### Document section
▬▬▬
Memory map
  • Priest of the Order of the Butterfly
    Priest of the Order of the Butterfly
    ausPPC
    Posts: 543 from 2007/8/6
    From: Pending...
    After going through some of the documentation available to me I'm still unsure about how a program can discover the upper and lower limits of system memory. On Pegasos, Efika and Mac, is system memory in a contiguous range? Or is it still broken up as on 68k Amigas?

    While I'm asking technical questions, I'm also lacking information on the structure of segments - as in LoadSeg() segments. Is it still the case that NewLoadSeg() and InternalLoadSeg() only have tags as a yet to be implemented feature?
    PPC assembly ain't so bad... ;)
  • »12.01.11 - 11:04
    Profile Visit Website
  • Yokemate of Keyboards
    Yokemate of Keyboards
    Andreas_Wolf
    Posts: 12080 from 2003/5/22
    From: Germany
    > On Pegasos, Efika and Mac, is system memory in a contiguous range?
▬▬▬
### Tasks to carry out
• A. Reproduce the memory map forum thread from "After going through" up to and including "so bad... ;)".
• B. Carry on the memory map forum thread from the point at which it stops.

### Data for analysis
▬▬▬
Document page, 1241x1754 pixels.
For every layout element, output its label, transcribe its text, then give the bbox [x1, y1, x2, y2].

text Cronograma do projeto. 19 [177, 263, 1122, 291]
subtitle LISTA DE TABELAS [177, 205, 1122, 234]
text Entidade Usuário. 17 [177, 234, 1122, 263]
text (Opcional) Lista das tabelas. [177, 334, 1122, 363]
▬▬▬
### Results of the tasks
• A.
After going through some of the documentation available to me I'm still unsure about how a program can discover the upper and lower limits of system memory. On Pegasos, Efika and Mac, is system memory in a contiguous range? Or is it still broken up as on 68k Amigas?

    While I'm asking technical questions, I'm also lacking information on the structure of segments - as in LoadSeg() segments. Is it still the case that NewLoadSeg() and InternalLoadSeg() only have tags as a yet to be implemented feature?
    PPC assembly ain't so bad... ;)

• B.
    > Or is it still broken up as on 68k Amigas?

    I guess that article could shed some light:

    http://library.morph.zone/In-depth:_The_New_MorphOS_Memory_System
    https://morph.zone/modules/news/article.php?storyid=1598
  • »12.01.11 - 12:33
    Profile
  • MorphOS Developer
    Piru
    Posts: 576 from 2003/2/24
    From: finland, the l...
    Quote:

    After going through some of the documentation available to me I'm still unsure about how a program can discover the upper and lower limits of system memory. On Pegasos, Efika and Mac, is system memory in a contiguous range? Or is it still broken up as on 68k Amigas?

    It can be broken up (although in practice it mostly is single contiguois chunk). You can Forbid() and walk thru MemList in execbase. Note however that there is a fake chipmem struct MemHeader entry there that must be skipped. mh_Lower and mh_Upper designate the beginning and the end of the memory area.

    Quote:

    While I'm asking technical questions, I'm also lacking information on the structure of segments - as in LoadSeg() segments.

    Basically each segment appears as:
    Code:

    offset type description
    -4 ULONG chunk allocation size
    0 BPTR next BPTR pointer or 0
    4 ... data

    The hunks are chained with the next BPTR pointers. The last hunk has 0 next pointer. This is exactly the same as with amigaos 68k.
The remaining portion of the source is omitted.